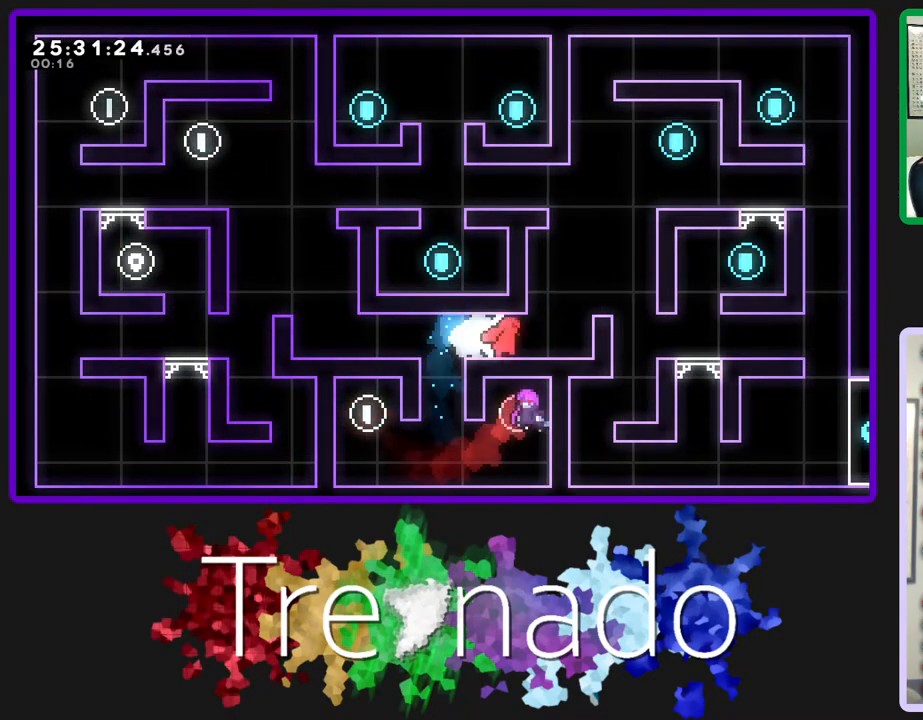
{"buttons": ["R2"], "left_stick": "left", "right_stick": "center", "events": [[117, "A", "down"], [200, "left_stick", "up"], [250, "L2", "down"], [283, "A", "up"], [367, "R2", "down"], [383, "L2", "up"], [467, "left_stick", "left"]]}
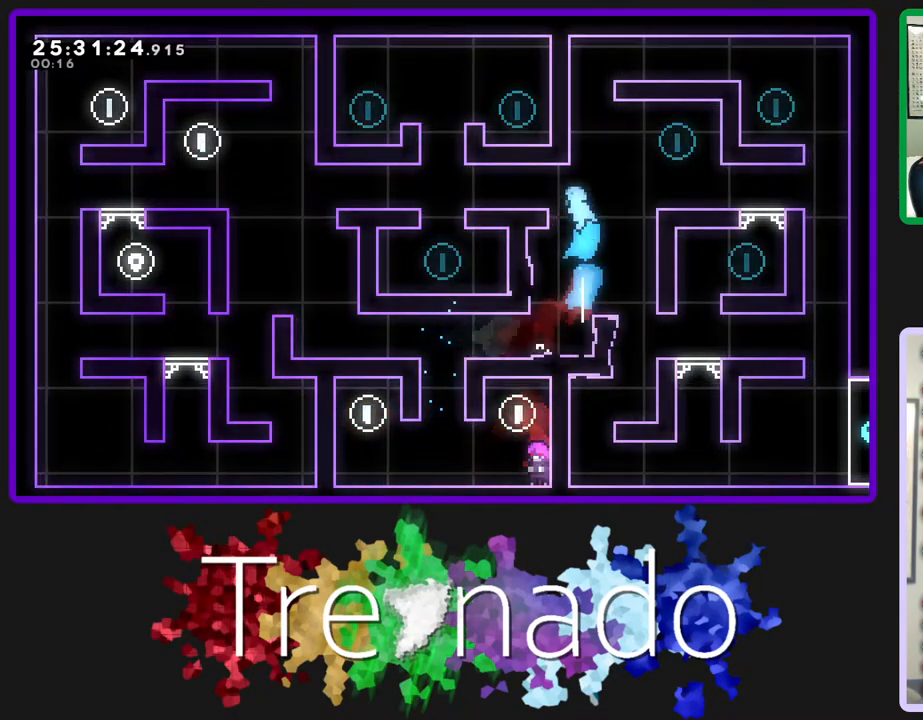
{"buttons": [], "left_stick": "left", "right_stick": "center", "events": [[283, "R2", "up"]]}
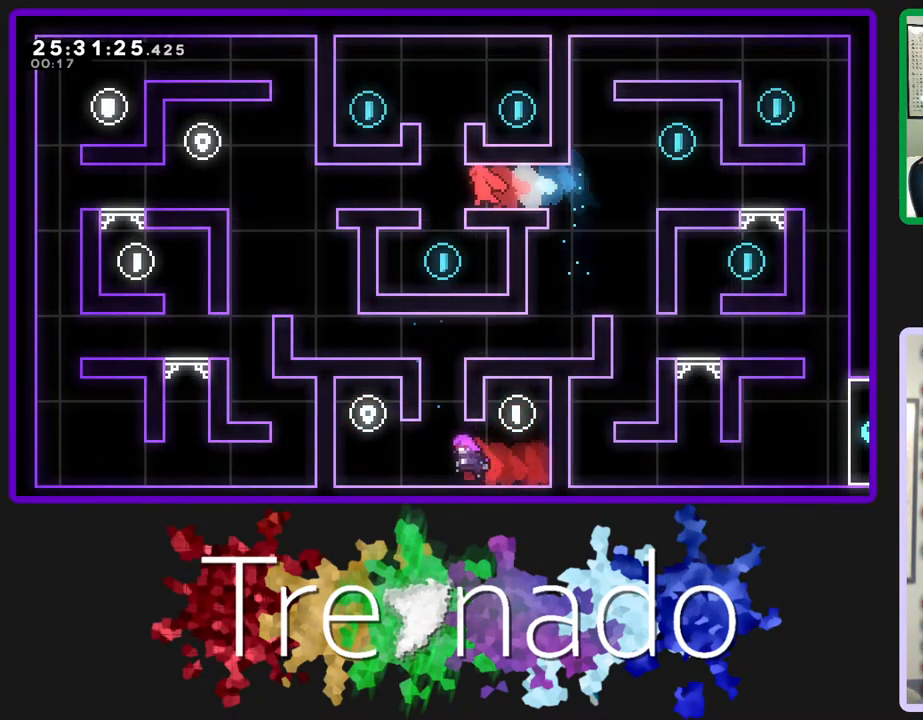
{"buttons": [], "left_stick": "right", "right_stick": "center", "events": [[67, "A", "down"], [117, "left_stick", "up"], [183, "L2", "down"], [200, "A", "up"], [300, "L2", "up"], [367, "left_stick", "right"]]}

******

### WHAT THE TASK REQUIRES:
Give back the full listing verbatim, skipping each picture.

### SOLVED EXERCISE:
{"buttons": ["R2"], "left_stick": "left", "right_stick": "center", "events": [[117, "A", "down"], [200, "left_stick", "up"], [250, "L2", "down"], [283, "A", "up"], [367, "R2", "down"], [383, "L2", "up"], [467, "left_stick", "left"]]}
{"buttons": [], "left_stick": "left", "right_stick": "center", "events": [[283, "R2", "up"]]}
{"buttons": [], "left_stick": "right", "right_stick": "center", "events": [[67, "A", "down"], [117, "left_stick", "up"], [183, "L2", "down"], [200, "A", "up"], [300, "L2", "up"], [367, "left_stick", "right"]]}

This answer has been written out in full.